▶ **Activity**:
Go through the records and transcribe them exactly, passing over any picture.

Entries supplied below:

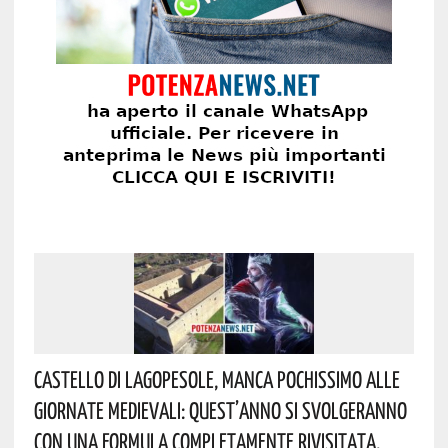
Castello Di Lagopesole, Manca Pochissimo Alle
Giornate Medievali: Quest’anno Si Svolgeranno
Con Una Formula Completamente Rivisitata.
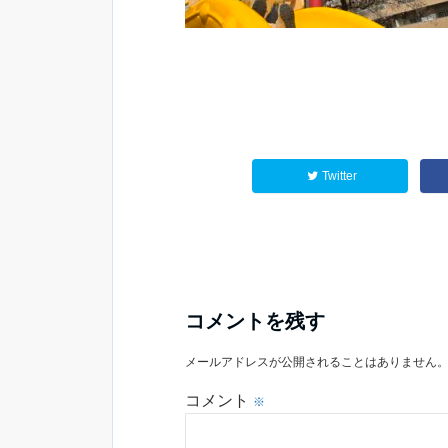
Twitter
コメントを残す
メールアドレスが公開されることはありません
コメント
※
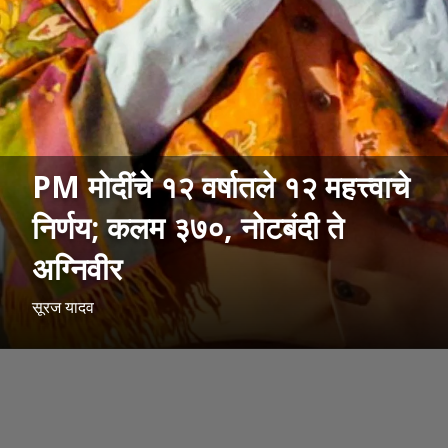
PM मोदींचे १२ वर्षातले १२ महत्त्वाचे
निर्णय; कलम ३७०, नोटबंदी ते
अग्निवीर
सूरज यादव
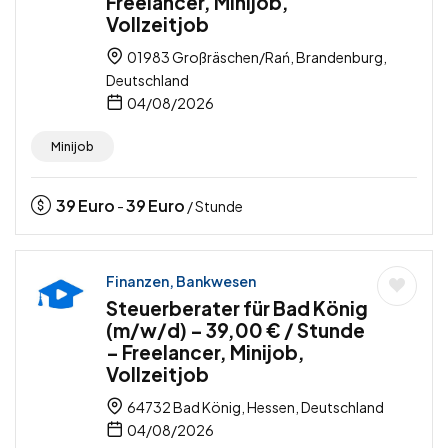
Freelancer, Minijob,
Vollzeitjob
01983 Großräschen/Rań, Brandenburg,
Deutschland
04/08/2026
Minijob
39
Euro
39
Euro
-
/ Stunde
Finanzen, Bankwesen
Steuerberater für Bad König
(m/w/d) – 39,00 € / Stunde
– Freelancer, Minijob,
Vollzeitjob
64732 Bad König, Hessen, Deutschland
04/08/2026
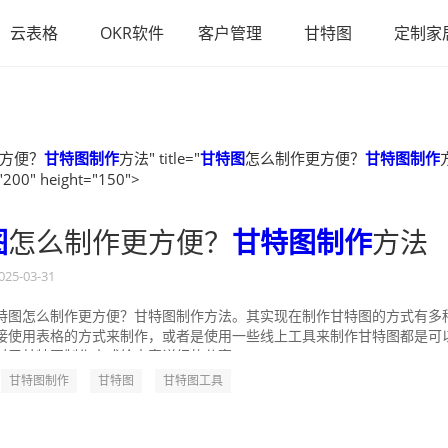
云表格
OKR软件
客户管理
甘特图
定制家
方便？
甘特图制作
方法" title="
甘特图
怎么制作更方便？
甘特图制作
"200" height="150">
图
怎么制作更方便？
甘特图制作
方法
025-03-31
特图怎么制作更方便？甘特图制作方法。其实现在制作甘特图的方式有多
接使用表格的方式来制作，或者是使用一些线上工具来制作甘特图都是可
对于甘特图制作方式给大家详细的分享一...
甘特图制作
甘特图
甘特图工具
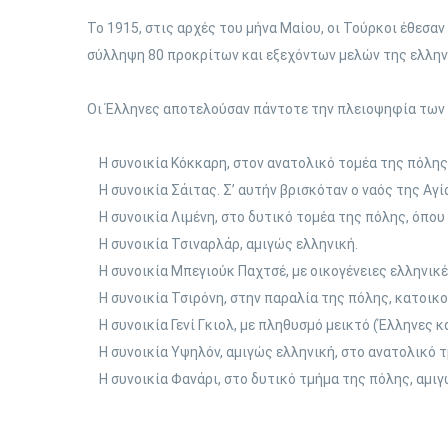
Το 1915, στις αρχές του μήνα Μαίου, οι Τούρκοι έθεσα
σύλληψη 80 προκρίτων και εξεχόντων μελών της ελληνι
Οι Έλληνες αποτελούσαν πάντοτε την πλειοψηφία των κ
Η συνοικία Κόκκαρη, στον ανατολικό τομέα της πόλης.
Η συνοικία Σάιτας. Σ’ αυτήν βρισκόταν ο ναός της Αγί
Η συνοικία Λιμένη, στο δυτικό τομέα της πόλης, όπο
Η συνοικία Τσιναρλάρ, αμιγώς ελληνική.
Η συνοικία Μπεγιούκ Παχτσέ, με οικογένειες ελληνικέ
Η συνοικία Τσιρόνη, στην παραλία της πόλης, κατοικ
Η συνοικία Γενί Γκιολ, με πληθυσμό μεικτό (Έλληνες κ
Η συνοικία Υψηλόν, αμιγώς ελληνική, στο ανατολικό τ
Η συνοικία Φανάρι, στο δυτικό τμήμα της πόλης, αμιγ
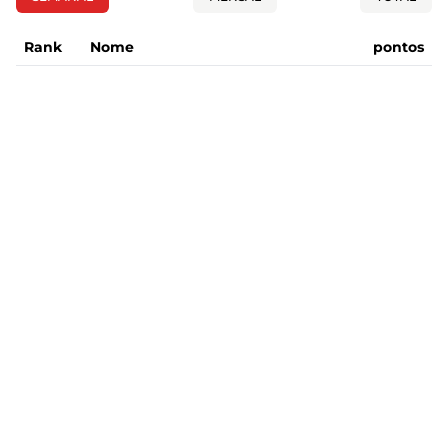
Rank
Nome
pontos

End of Entries supplied.

▶ **Reply to the exercise**:
Castello Di Lagopesole, Manca Pochissimo Alle
Giornate Medievali: Quest’anno Si Svolgeranno
Con Una Formula Completamente Rivisitata.
Twitter
コメントを残す
メールアドレスが公開されることはありません
コメント
※
PM मोदींचे १२ वर्षातले १२ महत्त्वाचे
निर्णय; कलम ३७०, नोटबंदी ते
अग्निवीर
सूरज यादव
Freelancer, Minijob,
Vollzeitjob
01983 Großräschen/Rań, Brandenburg,
Deutschland
04/08/2026
Minijob
39
Euro
39
Euro
-
/ Stunde
Finanzen, Bankwesen
Steuerberater für Bad König
(m/w/d) – 39,00 € / Stunde
– Freelancer, Minijob,
Vollzeitjob
64732 Bad König, Hessen, Deutschland
04/08/2026
云表格
OKR软件
客户管理
甘特图
定制家
方便？
甘特图制作
方法" title="
甘特图
怎么制作更方便？
甘特图制作
"200" height="150">
图
怎么制作更方便？
甘特图制作
方法
025-03-31
特图怎么制作更方便？甘特图制作方法。其实现在制作甘特图的方式有多
接使用表格的方式来制作，或者是使用一些线上工具来制作甘特图都是可
对于甘特图制作方式给大家详细的分享一...
甘特图制作
甘特图
甘特图工具
Το 1915, στις αρχές του μήνα Μαίου, οι Τούρκοι έθεσα
σύλληψη 80 προκρίτων και εξεχόντων μελών της ελληνι
Οι Έλληνες αποτελούσαν πάντοτε την πλειοψηφία των κ
Η συνοικία Κόκκαρη, στον ανατολικό τομέα της πόλης.
Η συνοικία Σάιτας. Σ’ αυτήν βρισκόταν ο ναός της Αγί
Η συνοικία Λιμένη, στο δυτικό τομέα της πόλης, όπο
Η συνοικία Τσιναρλάρ, αμιγώς ελληνική.
Η συνοικία Μπεγιούκ Παχτσέ, με οικογένειες ελληνικέ
Η συνοικία Τσιρόνη, στην παραλία της πόλης, κατοικ
Η συνοικία Γενί Γκιολ, με πληθυσμό μεικτό (Έλληνες κ
Η συνοικία Υψηλόν, αμιγώς ελληνική, στο ανατολικό τ
Η συνοικία Φανάρι, στο δυτικό τμήμα της πόλης, αμιγ
Rank
Nome
pontos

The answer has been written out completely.